I have a service which is registered with two target groups : alb
and wwwalb
.
The alb
target group is for internal requests, and the wwwalb
target group is for external requests.
When I deploy my service, it starts up as it should and starts accepting requests. Looking at the access log, I can see that both the alb
and wwwalb
probes the service. Since the service runs in 3 zones, I see 3 requests for each zone, 6 in total.
- - - [19/Jun/2022:20:45:28 +0200] "GET /api/system/status HTTP/1.1" 204 -
- - - [19/Jun/2022:20:45:28 +0200] "GET /api/system/status HTTP/1.1" 204 -
- - - [19/Jun/2022:20:45:28 +0200] "GET /api/system/status HTTP/1.1" 204 -
- - - [19/Jun/2022:20:45:30 +0200] "GET /api/system/status HTTP/1.1" 204 -
- - - [19/Jun/2022:20:45:30 +0200] "GET /api/system/status HTTP/1.1" 204 -
- - - [19/Jun/2022:20:45:30 +0200] "GET /api/system/status HTTP/1.1" 204 -
Despite this, the service is eventually taken down because the target groups believes the service is unhealthy.

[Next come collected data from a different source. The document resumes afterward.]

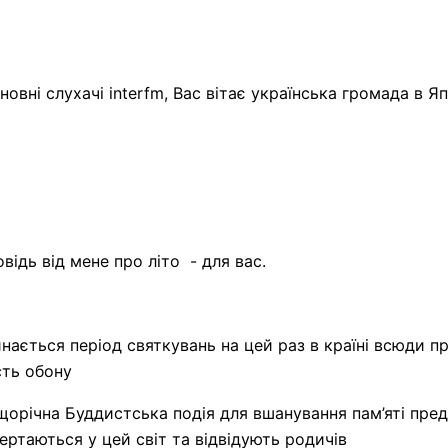
овні слухачі interfm, Вас вітає українська громада в Япо
відь від мене про літо - для вас.
инається період святкувань на цей раз в країні всюди п
сть обону
орічна Буддистська подія для вшанування пам’яті пред
вертаються у цей світ та відвідують родичів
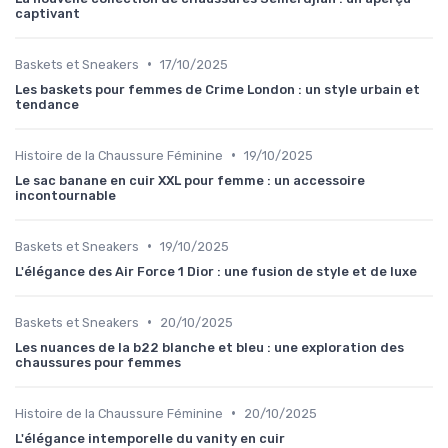
captivant
•
Baskets et Sneakers
17/10/2025
Les baskets pour femmes de Crime London : un style urbain et
tendance
•
Histoire de la Chaussure Féminine
19/10/2025
Le sac banane en cuir XXL pour femme : un accessoire
incontournable
•
Baskets et Sneakers
19/10/2025
L'élégance des Air Force 1 Dior : une fusion de style et de luxe
•
Baskets et Sneakers
20/10/2025
Les nuances de la b22 blanche et bleu : une exploration des
chaussures pour femmes
•
Histoire de la Chaussure Féminine
20/10/2025
L'élégance intemporelle du vanity en cuir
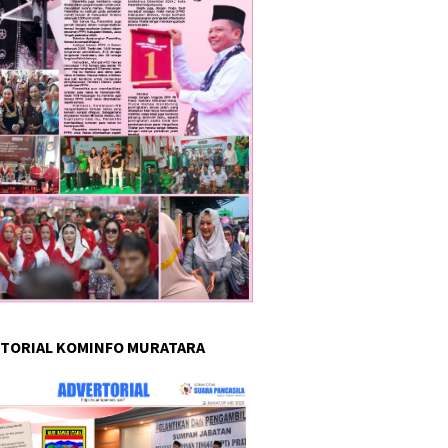
TORIAL KOMINFO MURATARA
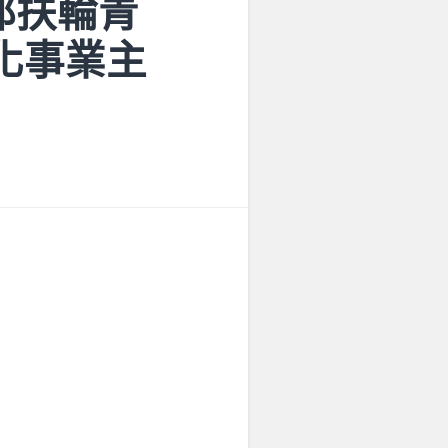
省都扶輪青
文化事業主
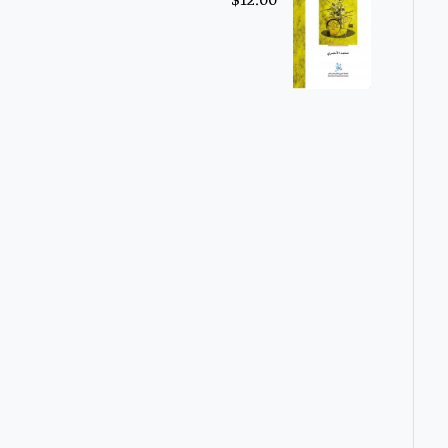
$
12.00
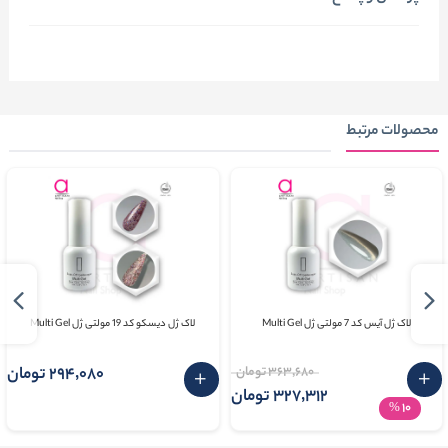
محصولات مرتبط
لاک ژل آیس کد 7 مولتی ژل Multi Gel
لاک ژل دیسکو کد 19 مولتی ژل Multi Gel
363٬680 تومان
294٬080 تومان
327٬312 تومان
10
%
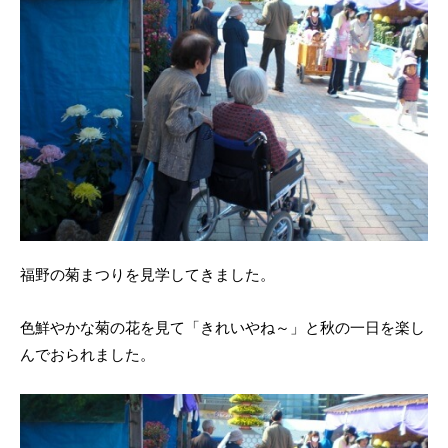
福野の菊まつりを見学してきました。
色鮮やかな菊の花を見て「きれいやね～」と秋の一日を楽し
んでおられました。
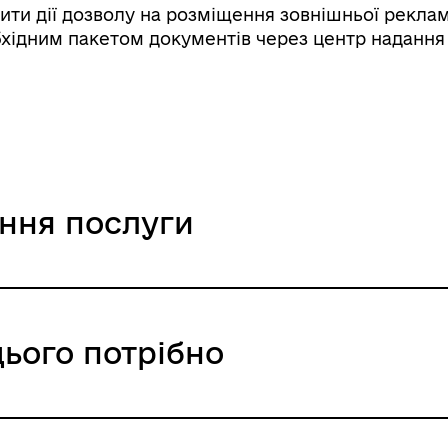
ти дії дозволу на розміщення зовнішньої реклам
бхідним пакетом документів через центр надання 
ання послуги
цього потрібно
ння / 0 UAH /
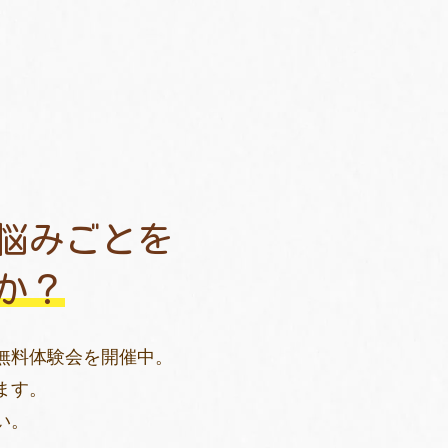
悩みごとを
か？
無料体験会を開催中。
ます。
い。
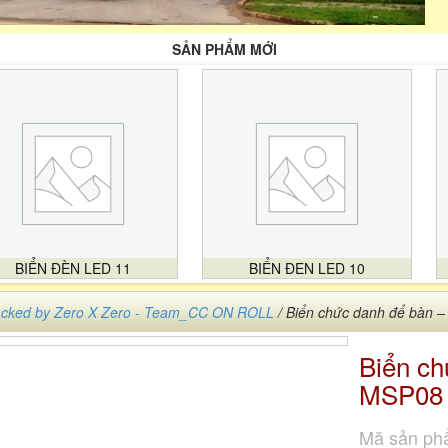
SẢN PHẨM MỚI
BIỂN ĐÈN LED 11
BIỂN ĐEN LED 10
cked by Zero X Zero - Team_CC ON ROLL
/ Biển chức danh để bàn 
Biển ch
MSP08
Mã sản ph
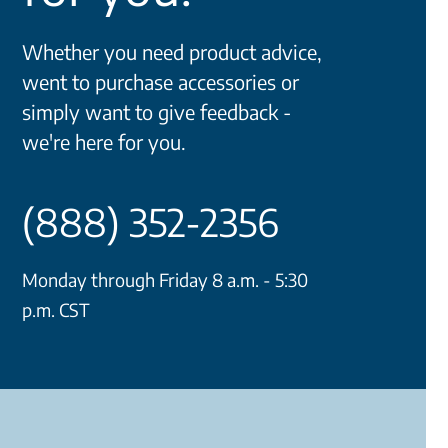
Whether you need product advice,
went to purchase accessories or
simply want to give feedback -
we're here for you.
(888) 352-2356
Monday through Friday 8 a.m. - 5:30
p.m. CST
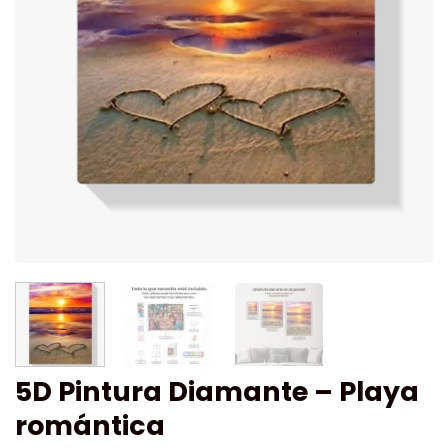
5D Pintura Diamante – Playa
romántica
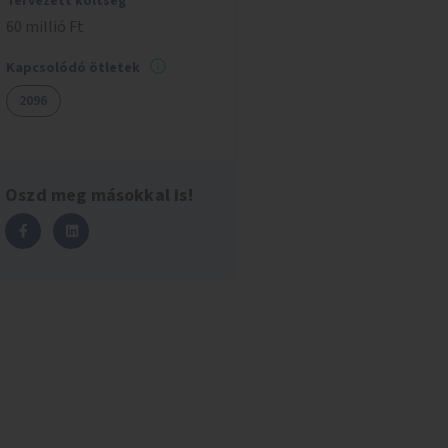
Tervezett költség
60 millió Ft
Kapcsolódó ötletek
2096
Oszd meg másokkal is!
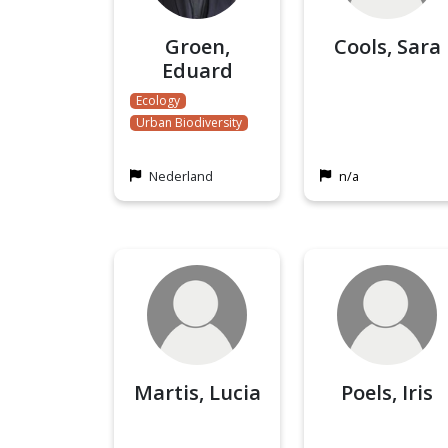
Groen,
Cools, Sara
Eduard
Ecology
Urban Biodiversity
Nederland
n/a
Martis, Lucia
Poels, Iris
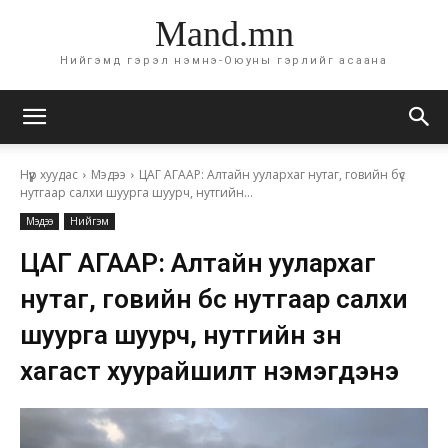
Mand.mn
Нийгэмд гэрэл нэмнэ-Оюуны гэрлийг асаана
Нүүр хуудас
Мэдээ
ЦАГ АГААР: Алтайн уулархаг нутаг, говийн бүс
нутгаар салхи шуурга шуурч, нутгийн...
Мэдээ
Нийгэм
ЦАГ АГААР: Алтайн уулархаг
нутаг, говийн бүс нутгаар салхи
шуурга шуурч, нутгийн зүүн
хагаст хуурайшилт нэмэгдэнэ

In fact, it never seems to think the service is healthy.
An API call to check on the target group tells me the following :
{
"TargetHealthDescriptions": [
{
"Target": {
"Id": "10.1.143.94",
"Port": 8182,
"AvailabilityZone": "eu-north-1b"
},
"HealthCheckPort": "8182",
"TargetHealth": {
"State": "unhealthy",
"Reason": "Target.FailedHealthChecks",
"Description": "Health checks failed"
}
}
]
}
I've been looking at target group metrics, load balancer configurations for a while now - but I simply cannot find anything about the setup which could explain this behaviour. The health check settings seems fine to me as well :
I just recently added the wwwalb
, so I'm thinking that somehow having this service in two target groups causes this. Then again, having a service in two target groups is supported and explained by AWS.
Is there a way to get more details from AWS about what's really causing this issue? Any way of looking into why AWS believes the service is failing?